I can say, at least, that this saying resonates with me. Forgetfulness leads to negligence, and negligence to desiring what is not truly good (concupiscence).
The Greek term for this last element is epithemia, and it was one of four basic passions to ancient Stoics, some Jews, and most—if not all—early Christians. As a passion, it was understood to be the result of a process. First one has an impression. This comes with a prejudgment of the object in question (e.g. “this thing would be good to have”). Christians even add that in addition to this thought (logismos) an image would, then, accompany it in one’s imagination. Lastly, if one assents to the prejudged impression and image, only then has one submitted to a passion.
Thus, it is safe to say that when the old man speaks of concupiscence, he is not simply talking about an involuntary, noncognitive feeling. Rather, he has in mind a cognition entertained by one’s imagination and assented to with one’s will.
So, how does he think we get there?
This, too, is the result of at process: first, we forget. Forget what? He doesn’t say. The answer could be as narrow as forgetting our moral duties, but I would argue that it is likely far broader. Given that he commends seriousness to combat forgetfulness, it is reasonable to assume that what we forget is the seriousness of our lives. This happens all the time. We forget that we are mortal, and that all things in this life are subject to corruption, change, and decay. We forget that we need to work constantly to be righteous, and, moreover, that we need grace for our work to be effective.
So we begin by forgetting how serious our lives are. This leads to negligence in our practice. And it does not take long to discover that when we let down our guard, the enemy soon finds a finds a foothold in our lives.
What we need is seriousness and grace. But how do we snap out of it once we have given in to forgetfulness?
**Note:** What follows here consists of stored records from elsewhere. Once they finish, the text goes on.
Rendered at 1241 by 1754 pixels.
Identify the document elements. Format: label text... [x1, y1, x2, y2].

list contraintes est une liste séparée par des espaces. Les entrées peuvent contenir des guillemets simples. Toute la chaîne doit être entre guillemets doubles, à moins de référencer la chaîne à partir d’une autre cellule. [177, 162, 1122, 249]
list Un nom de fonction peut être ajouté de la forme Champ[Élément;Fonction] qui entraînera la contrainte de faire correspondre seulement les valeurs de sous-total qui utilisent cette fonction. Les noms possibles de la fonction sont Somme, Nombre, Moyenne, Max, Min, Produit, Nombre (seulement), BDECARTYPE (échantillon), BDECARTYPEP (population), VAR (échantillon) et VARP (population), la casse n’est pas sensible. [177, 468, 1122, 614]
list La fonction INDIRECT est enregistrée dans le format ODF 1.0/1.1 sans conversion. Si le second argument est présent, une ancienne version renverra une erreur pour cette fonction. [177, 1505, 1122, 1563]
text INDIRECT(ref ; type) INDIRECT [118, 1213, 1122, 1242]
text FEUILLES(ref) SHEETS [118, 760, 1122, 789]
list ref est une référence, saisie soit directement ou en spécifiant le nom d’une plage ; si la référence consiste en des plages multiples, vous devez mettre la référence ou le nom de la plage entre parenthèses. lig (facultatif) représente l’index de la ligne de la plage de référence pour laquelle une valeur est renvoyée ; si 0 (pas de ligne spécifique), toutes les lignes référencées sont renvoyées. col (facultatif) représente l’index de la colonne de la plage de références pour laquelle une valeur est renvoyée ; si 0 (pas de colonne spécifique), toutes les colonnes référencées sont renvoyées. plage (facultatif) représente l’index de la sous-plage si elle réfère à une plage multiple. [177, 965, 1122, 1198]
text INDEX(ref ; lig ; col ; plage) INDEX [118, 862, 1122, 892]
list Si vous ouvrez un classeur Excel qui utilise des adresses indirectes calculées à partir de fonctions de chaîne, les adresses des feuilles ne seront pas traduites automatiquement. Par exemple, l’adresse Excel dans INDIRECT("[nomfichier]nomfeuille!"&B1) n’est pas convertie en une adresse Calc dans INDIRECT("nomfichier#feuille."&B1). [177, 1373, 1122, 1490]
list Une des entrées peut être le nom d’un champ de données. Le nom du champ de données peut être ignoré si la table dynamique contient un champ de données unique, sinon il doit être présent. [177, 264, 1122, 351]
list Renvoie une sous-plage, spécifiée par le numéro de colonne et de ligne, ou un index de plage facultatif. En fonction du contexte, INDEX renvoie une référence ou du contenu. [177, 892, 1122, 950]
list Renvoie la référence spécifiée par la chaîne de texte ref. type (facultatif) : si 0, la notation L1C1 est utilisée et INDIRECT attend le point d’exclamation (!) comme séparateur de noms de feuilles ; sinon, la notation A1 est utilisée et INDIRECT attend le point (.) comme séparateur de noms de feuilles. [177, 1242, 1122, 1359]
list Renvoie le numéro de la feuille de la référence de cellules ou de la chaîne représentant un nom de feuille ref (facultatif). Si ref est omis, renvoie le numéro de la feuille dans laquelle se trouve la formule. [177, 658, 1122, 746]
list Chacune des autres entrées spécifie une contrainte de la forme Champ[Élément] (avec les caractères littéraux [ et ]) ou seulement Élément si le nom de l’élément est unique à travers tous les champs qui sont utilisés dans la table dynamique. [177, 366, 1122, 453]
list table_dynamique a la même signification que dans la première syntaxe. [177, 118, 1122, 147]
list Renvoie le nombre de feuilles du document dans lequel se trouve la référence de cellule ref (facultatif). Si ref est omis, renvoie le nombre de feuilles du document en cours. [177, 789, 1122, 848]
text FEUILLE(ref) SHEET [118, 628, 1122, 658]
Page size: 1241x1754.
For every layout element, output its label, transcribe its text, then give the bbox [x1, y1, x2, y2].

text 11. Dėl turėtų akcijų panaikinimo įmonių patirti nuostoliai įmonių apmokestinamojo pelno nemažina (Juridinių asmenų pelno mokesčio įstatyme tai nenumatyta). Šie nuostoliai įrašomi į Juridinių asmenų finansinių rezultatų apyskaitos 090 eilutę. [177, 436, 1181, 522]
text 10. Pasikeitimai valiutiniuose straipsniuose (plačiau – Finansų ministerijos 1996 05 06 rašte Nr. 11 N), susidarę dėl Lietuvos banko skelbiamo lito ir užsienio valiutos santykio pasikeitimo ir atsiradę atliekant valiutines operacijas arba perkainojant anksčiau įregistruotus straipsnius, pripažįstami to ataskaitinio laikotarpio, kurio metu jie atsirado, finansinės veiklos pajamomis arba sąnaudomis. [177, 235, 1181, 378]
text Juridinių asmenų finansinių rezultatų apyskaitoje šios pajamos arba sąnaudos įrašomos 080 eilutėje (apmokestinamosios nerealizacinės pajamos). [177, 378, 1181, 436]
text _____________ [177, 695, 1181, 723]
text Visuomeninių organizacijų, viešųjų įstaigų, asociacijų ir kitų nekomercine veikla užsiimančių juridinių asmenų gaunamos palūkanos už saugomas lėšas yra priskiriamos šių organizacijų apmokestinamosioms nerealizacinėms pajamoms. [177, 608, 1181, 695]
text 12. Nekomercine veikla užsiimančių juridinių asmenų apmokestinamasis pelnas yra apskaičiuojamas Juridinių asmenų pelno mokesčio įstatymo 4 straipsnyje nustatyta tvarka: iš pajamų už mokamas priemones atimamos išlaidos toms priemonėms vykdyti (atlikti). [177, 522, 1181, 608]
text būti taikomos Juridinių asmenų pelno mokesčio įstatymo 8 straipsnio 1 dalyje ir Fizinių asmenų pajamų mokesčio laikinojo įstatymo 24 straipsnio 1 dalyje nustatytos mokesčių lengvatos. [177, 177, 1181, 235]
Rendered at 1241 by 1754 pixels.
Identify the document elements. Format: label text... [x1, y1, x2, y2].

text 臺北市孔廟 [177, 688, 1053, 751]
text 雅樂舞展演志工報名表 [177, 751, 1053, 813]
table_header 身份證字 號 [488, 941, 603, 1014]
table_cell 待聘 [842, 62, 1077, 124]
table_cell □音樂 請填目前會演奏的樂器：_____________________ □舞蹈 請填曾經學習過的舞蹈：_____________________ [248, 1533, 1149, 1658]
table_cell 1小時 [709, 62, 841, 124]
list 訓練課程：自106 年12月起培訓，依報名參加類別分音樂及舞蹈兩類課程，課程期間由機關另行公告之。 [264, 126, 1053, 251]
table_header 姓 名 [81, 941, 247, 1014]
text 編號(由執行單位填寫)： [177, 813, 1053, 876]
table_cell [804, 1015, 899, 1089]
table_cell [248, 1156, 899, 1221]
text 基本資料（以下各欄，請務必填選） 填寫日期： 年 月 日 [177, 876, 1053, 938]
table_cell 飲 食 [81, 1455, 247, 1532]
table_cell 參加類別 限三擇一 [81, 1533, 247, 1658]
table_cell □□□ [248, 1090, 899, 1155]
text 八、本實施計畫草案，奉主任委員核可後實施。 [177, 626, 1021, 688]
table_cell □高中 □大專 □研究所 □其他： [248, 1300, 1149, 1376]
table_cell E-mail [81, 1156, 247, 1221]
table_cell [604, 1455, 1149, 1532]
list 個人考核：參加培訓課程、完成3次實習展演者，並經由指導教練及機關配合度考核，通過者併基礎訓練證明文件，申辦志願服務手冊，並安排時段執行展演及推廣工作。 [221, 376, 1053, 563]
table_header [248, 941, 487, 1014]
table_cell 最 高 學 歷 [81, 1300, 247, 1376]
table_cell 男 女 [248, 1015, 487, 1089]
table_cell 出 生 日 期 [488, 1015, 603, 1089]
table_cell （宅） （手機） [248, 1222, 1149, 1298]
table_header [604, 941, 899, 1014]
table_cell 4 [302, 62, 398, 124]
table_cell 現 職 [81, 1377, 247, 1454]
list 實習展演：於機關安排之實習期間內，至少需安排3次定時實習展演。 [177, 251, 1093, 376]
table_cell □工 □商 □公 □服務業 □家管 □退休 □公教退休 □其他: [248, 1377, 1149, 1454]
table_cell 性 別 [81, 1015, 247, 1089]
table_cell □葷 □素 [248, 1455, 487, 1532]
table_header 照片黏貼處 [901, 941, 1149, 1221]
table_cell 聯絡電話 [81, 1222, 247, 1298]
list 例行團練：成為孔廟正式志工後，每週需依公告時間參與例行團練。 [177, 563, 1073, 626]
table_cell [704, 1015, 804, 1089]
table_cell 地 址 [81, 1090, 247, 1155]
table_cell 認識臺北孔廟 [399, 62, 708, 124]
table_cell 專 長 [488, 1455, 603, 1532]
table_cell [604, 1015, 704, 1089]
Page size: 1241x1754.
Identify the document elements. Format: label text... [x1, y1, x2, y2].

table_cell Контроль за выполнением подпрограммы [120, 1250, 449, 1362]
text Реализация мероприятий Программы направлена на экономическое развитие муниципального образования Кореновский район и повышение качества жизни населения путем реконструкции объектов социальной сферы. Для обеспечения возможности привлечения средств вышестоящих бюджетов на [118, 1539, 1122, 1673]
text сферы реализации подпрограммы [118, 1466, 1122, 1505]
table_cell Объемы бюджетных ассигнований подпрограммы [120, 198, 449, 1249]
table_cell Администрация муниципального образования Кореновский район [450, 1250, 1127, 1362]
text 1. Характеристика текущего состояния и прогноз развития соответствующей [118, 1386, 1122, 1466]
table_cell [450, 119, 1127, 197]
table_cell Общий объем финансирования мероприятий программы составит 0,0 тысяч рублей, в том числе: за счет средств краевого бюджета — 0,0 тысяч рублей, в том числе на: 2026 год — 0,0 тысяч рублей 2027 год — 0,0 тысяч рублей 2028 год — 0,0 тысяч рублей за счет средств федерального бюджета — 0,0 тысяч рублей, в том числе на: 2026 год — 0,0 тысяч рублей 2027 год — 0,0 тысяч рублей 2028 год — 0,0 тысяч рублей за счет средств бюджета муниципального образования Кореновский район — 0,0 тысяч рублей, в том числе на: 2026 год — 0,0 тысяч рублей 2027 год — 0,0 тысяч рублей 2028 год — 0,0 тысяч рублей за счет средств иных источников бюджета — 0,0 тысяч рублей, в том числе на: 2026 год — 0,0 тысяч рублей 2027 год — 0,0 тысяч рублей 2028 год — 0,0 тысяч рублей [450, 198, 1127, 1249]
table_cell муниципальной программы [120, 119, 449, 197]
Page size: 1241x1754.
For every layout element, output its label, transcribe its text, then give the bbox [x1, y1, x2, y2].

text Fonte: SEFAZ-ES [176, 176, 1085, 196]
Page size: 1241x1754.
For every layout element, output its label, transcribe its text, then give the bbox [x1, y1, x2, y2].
On the one hand, actions have natural consequences. Presuming it has not become a bad habit, shame, regret, and so on are sure to follow concupiscence. On the other hand, we can preemptively strike against forgetfulness if we incorporate both appeals for grace and reflections on the seriousness of life into our practice.
Naturally, I would recommend the Jesus prayer (which I have too often neglected as of late) for the former. For the latter, the first thing that comes to mind is to remember to regularly pray for the departed. I’ve been okay at this, but I think my neglect of the Jesus prayer has, at times, led to a disoriented seriousness, one without enough hope, one too focused on me.
And that is one of the best things about grace: it is a reminder that I do not, all on my own, need to be the solution. Focusing too much on me is half the problem in the first place. But the fact that I can count on help, from God, the saints, and others—well, now that is good news.